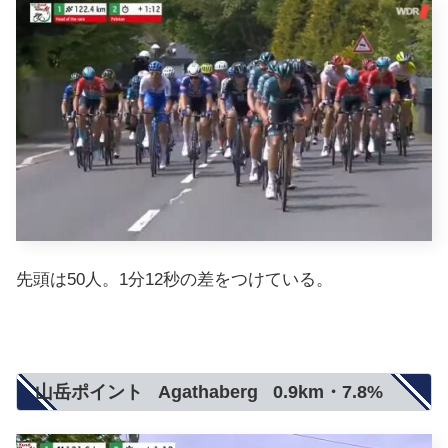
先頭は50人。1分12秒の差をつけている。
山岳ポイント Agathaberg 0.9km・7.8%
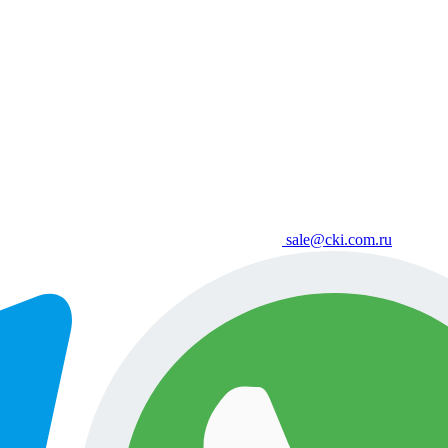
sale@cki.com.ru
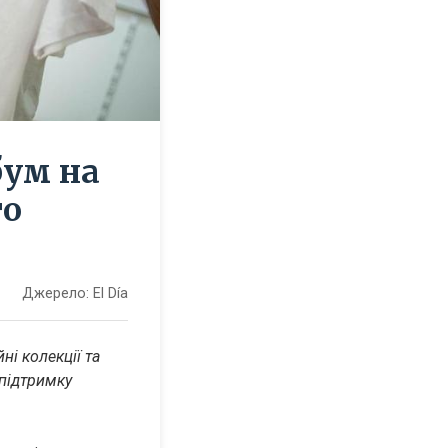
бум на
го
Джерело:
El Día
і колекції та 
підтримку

■ JOB ITEM
Reproduce the text lines of the data above verbatim, omitting the pictures.

■ SOLUTION FOR THIS PROBLEM
先頭は50人。1分12秒の差をつけている。
山岳ポイント Agathaberg 0.9km・7.8%
sale@cki.com.ru
бум на
го
Джерело:
El Día
і колекції та 
підтримку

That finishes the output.